Both equations have the variables \(x\) and \(y\). The goal is to find values for these variables that make both equations true simultaneously. Solving systems of equations is a fundamental part of algebra, and understanding how to manipulate these equations helps in tackling more complex mathematical problems. The addition method, sometimes called the elimination method, is particularly useful when the coefficients of one of the variables in both equations are equal and opposite. This allows for a straightforward elimination of one variable when the equations are added together.

Quadratic equations are equations of the form \( ax^2 + bx + c = 0 \), where \(a\), \(b\), and \(c\) are constants. These are called quadratic because they contain terms up to the second degree, or squared terms. In this example, our equations contain quadratic terms:

• \(4x^2\) is present in both equations.
• \( - y^2 \) and \( + y^2 \) respectively in each equation.

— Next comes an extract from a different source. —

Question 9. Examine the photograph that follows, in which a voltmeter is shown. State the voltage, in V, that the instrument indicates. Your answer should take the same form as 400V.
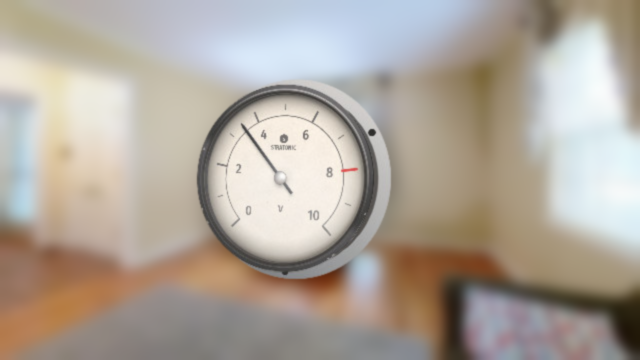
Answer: 3.5V
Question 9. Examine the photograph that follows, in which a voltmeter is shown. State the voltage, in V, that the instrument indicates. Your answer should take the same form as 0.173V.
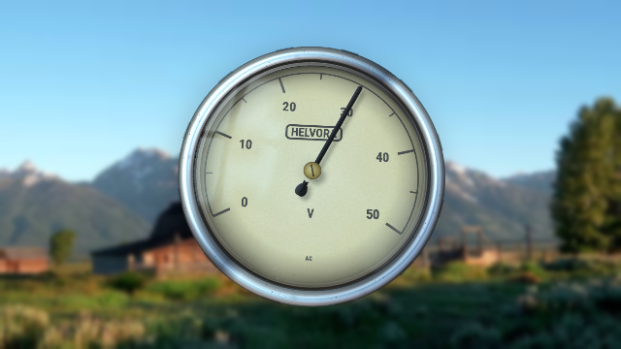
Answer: 30V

Quadratic equations often have two solutions because squaring a number can produce the same result for both a positive and a negative root, like in the case of \(x^2 = 1\) leading to \(x = \pm 1\). Understanding and solving quadratic equations is a key skill because they appear frequently in various applications, from physics to finance.

The addition method for solving a system of equations involves adding two equations to eliminate one of the variables. In the given exercise, since both equations have \(4x^2\), adding them directly cancels out the \(y^2\) terms:

• Add \(4x^2 - y^2\) with \(4x^2 + y^2\) resulting in \(8x^2 = 8\).
• From here, solve for \(x^2\) by dividing both sides by 8 to get \(x^2 = 1\).
• Take the square root to find \(x = \pm1\).

Once \(x\) is found, substitute these values back into one of the original equations to solve for \(y\). This approach is an elegant and systematic way to find solutions, highlighting the power of algebraic manipulation in simplifying and solving systems of equations.